One of the first bands that showed me that a band could be aggressive without resorting to death metal growls and down-tuned guitars was Big Black, Steve Albini's punk rock band from the early to mid 1980s. The clanging and screeching guitars coupled with the monolithic pounding of their Roland TR-606 drum machine created an intense listening experience the likes of which I had never heard before (I discovered Big Black after graduating college in 2009, while reading Michael Azerrad’s book about the American underground music scene in the 1980s, Our Band Could Be Your Life). That discovery helped introduce me to the world of noise rock, specifically to the band The Jesus Lizard, with the unmatched vocals of David Yow,  his stuttering yelps and wails ornamenting the muscular power of the band’s rhythm section and the minimalistic metallic sheen of Duane Denison’s guitar playing.

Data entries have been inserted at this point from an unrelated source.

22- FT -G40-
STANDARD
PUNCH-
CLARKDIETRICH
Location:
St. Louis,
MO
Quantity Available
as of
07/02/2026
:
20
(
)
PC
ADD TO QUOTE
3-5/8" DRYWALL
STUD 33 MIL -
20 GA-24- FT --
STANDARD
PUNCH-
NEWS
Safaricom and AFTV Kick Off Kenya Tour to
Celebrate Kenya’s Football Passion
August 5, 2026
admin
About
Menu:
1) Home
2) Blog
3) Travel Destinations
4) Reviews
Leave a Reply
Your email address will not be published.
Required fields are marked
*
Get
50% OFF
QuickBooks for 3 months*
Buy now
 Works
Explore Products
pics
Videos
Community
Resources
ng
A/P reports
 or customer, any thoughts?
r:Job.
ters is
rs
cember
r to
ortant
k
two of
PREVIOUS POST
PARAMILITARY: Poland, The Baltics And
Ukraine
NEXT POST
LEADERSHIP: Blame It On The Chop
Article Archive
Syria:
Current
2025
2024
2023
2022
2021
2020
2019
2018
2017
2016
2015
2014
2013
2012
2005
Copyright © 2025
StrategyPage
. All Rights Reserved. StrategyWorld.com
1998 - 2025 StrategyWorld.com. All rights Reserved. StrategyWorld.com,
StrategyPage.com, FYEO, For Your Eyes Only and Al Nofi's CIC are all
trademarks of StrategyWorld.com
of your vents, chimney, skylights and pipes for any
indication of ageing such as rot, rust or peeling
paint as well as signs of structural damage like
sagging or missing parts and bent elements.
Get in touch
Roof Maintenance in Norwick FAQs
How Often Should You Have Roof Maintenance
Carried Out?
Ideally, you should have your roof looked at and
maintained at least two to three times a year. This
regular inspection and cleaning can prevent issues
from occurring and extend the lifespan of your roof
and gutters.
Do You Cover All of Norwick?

I have always known that music does not emerge in a vacuum, and that people take influences and craft them into their own unique visions, but this fact made itself abundantly clear to me in the last few weeks as I have been listening to the Australian post-punk band, The Birthday Party. After listening to their song “Junkyard" from their 1982 album of the same name, I can't help but think that Albini was taking cues from the Birthday Party. In the song, Rowland S Howard’s guitar has a clanging screech to it as it is propelled forward by Tracy Pew's pummeling and ominous bassline. All the while, vocalist Nick Cave’s warbling baritone occasionally morphs into shrieks about being “the king.” Here again, I would be surprised if David Yow did not take some inspiration from Nick Cave to help fashion his own unmistakable vocal style.

There is a live version of “Junkyard” from 1982 that is readily available on Youtube that manages to capture all of the intensity of the album version, if not more. All of the band members exude a sort of casual disinterest, most of them having cigarettes hanging from their mouths. Cave saunters around the stage thrusting his hips around and flailing his arms, as he yells about “garbage being in honey’s sack again”. As the song reaches its climax at about 4 minutes and 20 seconds mark, bassist Tracy Pew gets lost in the sound, arching backwards and vibrating to the point where his cowboy hat falls off and he topples over. On the ground he keeps playing, thrusting his pelvis around. The whole performance is really something to see.


If you are not familiar with the Birthday Party, but are a fan of abrasive punk rock, you should check them out!